Ce n’est que tardivement dans cette grande fresque que l’on assiste à l’appropriation de l’idée d’indépendance par des figures comme André d’Allemagne et Marcel Chaput, qui se sont déplacés de la droite vers la gauche de l’échiquier politique, après avoir été dans le giron de l’historien conservateur Robert Rumilly. Lamonde revient sur l’influence importante du père Lévesque à l’École de service social, puis à la Faculté des sciences sociales de l’Université Laval dans la formation d’une nouvelle génération d’intellectuels pour qui les sciences sociales, tout comme le milieu coopératif, devait s’autonomiser de l’emprise de la théologie et du cléricalisme. De nouveaux intellectuels viennent s’inscrire dans l’horizon des luttes anticoloniales qui ébranlent les hiérarchies de l’ordre international durant les années 1950 et 1960. La revue Parti pris sera leur lieu de résidence. Alors que Cité libre s’oppose au nationalisme conservateur qu’elle associe aux réflexes antidémocratiques et antilibéraux des nationalistes des années 1930 et 1940, Parti pris cherche à réhabiliter le nationalisme en le déplaçant dans un horizon de libération nationale devant déboucher sur un État laïque, socialiste et indépendant.

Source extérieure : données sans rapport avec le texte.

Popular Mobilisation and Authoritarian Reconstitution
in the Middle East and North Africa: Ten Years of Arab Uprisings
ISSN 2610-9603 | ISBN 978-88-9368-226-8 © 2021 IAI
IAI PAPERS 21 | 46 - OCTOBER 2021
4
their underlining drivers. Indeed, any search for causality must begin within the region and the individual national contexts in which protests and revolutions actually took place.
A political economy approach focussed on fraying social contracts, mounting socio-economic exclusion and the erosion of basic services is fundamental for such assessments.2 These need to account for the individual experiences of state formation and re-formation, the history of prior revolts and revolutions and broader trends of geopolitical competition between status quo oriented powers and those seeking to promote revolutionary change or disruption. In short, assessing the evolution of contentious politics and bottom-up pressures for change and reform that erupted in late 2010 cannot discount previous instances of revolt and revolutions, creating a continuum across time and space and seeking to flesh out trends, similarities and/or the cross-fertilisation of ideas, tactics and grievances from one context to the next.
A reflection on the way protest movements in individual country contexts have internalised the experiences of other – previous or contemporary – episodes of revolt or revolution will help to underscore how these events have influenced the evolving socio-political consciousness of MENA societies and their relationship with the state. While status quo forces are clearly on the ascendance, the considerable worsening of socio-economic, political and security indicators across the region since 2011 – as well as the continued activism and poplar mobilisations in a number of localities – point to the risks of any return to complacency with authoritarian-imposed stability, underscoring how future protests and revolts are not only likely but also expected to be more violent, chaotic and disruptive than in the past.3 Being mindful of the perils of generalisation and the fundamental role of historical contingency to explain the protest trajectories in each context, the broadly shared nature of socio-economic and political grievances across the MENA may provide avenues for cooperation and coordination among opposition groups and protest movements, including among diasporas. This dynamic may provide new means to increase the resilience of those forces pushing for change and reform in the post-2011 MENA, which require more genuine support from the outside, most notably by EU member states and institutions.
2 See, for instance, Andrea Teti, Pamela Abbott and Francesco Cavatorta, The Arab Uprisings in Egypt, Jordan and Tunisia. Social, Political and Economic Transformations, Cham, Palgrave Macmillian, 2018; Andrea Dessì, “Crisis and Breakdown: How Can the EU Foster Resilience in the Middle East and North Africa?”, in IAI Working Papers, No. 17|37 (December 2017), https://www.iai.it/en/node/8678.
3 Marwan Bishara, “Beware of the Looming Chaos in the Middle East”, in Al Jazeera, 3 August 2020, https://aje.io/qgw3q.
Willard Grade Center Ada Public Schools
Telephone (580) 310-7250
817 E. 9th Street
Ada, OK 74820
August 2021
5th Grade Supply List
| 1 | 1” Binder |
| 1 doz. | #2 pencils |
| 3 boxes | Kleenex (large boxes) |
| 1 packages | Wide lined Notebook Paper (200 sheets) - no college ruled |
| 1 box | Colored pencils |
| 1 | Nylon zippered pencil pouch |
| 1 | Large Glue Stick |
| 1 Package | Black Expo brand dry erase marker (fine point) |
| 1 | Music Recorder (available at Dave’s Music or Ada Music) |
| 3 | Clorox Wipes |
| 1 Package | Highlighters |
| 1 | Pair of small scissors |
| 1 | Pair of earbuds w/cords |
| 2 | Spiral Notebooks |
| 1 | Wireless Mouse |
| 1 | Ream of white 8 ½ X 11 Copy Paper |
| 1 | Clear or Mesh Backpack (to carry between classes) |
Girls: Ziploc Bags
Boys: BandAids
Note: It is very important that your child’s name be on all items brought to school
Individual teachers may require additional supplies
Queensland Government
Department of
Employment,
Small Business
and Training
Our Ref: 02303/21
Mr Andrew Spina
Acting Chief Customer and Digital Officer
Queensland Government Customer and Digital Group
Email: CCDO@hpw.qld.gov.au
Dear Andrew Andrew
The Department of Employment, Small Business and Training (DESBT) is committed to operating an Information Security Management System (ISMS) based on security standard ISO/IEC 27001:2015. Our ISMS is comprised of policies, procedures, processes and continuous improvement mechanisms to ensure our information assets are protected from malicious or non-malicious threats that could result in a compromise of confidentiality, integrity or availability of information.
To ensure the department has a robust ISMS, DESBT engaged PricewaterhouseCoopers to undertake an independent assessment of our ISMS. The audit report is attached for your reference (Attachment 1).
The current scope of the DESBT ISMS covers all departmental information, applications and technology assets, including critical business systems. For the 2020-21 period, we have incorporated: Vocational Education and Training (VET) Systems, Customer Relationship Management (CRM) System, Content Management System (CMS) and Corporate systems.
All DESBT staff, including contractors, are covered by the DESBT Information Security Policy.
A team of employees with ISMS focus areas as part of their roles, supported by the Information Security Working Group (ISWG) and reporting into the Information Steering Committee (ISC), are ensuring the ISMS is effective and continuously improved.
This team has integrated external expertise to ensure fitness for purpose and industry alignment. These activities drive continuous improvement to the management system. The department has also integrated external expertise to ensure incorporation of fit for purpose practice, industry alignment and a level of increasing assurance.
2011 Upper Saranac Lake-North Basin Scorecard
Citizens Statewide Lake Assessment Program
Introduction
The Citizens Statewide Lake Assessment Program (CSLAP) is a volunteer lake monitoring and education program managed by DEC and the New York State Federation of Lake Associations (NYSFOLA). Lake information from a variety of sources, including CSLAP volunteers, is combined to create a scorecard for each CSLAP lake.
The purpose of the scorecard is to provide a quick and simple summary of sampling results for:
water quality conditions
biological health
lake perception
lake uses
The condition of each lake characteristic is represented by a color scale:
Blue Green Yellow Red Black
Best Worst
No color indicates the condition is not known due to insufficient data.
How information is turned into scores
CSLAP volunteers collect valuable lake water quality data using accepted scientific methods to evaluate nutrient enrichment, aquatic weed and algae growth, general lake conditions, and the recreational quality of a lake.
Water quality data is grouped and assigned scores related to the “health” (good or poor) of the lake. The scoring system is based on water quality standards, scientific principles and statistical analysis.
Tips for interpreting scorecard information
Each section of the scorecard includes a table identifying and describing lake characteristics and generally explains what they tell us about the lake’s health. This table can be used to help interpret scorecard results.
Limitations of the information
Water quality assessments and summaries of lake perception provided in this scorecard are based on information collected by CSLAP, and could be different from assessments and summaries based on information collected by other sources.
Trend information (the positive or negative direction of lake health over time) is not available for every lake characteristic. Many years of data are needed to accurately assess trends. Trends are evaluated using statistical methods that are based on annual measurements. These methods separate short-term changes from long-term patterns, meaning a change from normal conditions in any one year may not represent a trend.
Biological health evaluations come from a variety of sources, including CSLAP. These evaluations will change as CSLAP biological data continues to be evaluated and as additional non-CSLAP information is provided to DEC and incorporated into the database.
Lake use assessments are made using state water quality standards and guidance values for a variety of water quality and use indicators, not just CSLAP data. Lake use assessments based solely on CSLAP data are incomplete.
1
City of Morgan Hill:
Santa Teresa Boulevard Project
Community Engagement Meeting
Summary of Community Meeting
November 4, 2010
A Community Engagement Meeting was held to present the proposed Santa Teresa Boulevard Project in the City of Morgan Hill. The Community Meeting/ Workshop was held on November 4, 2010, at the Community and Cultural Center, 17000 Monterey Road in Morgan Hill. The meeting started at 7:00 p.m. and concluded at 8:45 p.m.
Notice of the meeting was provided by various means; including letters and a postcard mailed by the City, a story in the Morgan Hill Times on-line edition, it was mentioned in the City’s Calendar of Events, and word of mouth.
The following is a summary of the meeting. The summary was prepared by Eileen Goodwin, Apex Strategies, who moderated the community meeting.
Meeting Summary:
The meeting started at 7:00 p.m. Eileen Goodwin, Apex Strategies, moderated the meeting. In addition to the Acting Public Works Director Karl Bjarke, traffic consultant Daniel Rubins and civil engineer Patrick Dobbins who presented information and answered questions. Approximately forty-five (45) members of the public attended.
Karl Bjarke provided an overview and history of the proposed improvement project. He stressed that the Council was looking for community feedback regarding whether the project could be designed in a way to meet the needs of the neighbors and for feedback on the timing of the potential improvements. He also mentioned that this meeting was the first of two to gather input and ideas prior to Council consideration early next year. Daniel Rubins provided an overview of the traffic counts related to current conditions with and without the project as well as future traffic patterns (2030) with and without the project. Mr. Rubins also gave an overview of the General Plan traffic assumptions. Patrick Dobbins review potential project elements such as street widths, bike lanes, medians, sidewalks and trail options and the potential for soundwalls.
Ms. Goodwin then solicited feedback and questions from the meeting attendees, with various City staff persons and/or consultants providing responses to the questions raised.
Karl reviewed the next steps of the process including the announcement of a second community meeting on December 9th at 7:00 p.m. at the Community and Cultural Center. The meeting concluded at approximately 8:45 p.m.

Dans Brève histoire, l’importante période de bouillonnement intellectuel qui s’échelonne de 1945 à 1965 est abordée en 45 pages[12]. L’historien insiste sur le fait que la Révolution tranquille ne se résume pas à une date ou à un nom, mais qu’elle est le fruit d’un processus de maturation où la Seconde Guerre mondiale joua un rôle important. Le « Maîtres chez nous » de Jean Lesage apparaît ici moins comme un moment de rupture que comme un fruit mûr à la suite d’un long processus où l’opposition extraparlementaire au duplessisme est finalement parvenue à faire triompher le présent, ou la modernité, sur le passé.

Lamonde ne réduit pas l’histoire politique à l’histoire constitutionnelle ou parlementaire. À propos de l’angle qu’il privilégie, il affirme : « Les idées analysées dans cette étude concernent la société civile et la démocratie et non pas seulement la politique. Le civique, le politique plutôt que la politique[13] ». Par le civique et le politique, ici, il entend l’espace public qui s’intéresse à la chose politique : les politiciens, bien sûr, mais aussi les journalistes, les intellectuels organiques de mouvements de gauche comme de droite, les essayistes et les littéraires. Lamonde ne fait pas non plus de l’histoire sociale, si on entend par cette expression l’histoire par le bas associée au travail phare de E.P. Thompson sur la classe ouvrière anglaise dans le prolongement duquel s’inscrit au Québec le Centre d’histoire des régulations sociales associé aux travaux de Jean-Marie Fecteau et de Martin Petitclerc. Les idées politiques que répertorie Lamonde sont davantage celles des élites lettrées que celles des sujets traditionnels de l’histoire-par-le-bas : les paysans, les travailleurs et les femmes. Parmi ces derniers, les idées politiques des mouvements de femmes trouvent cependant une place nettement plus importante dans le travail de Lamonde que dans celui des historiens de la nouvelle sensibilité politique.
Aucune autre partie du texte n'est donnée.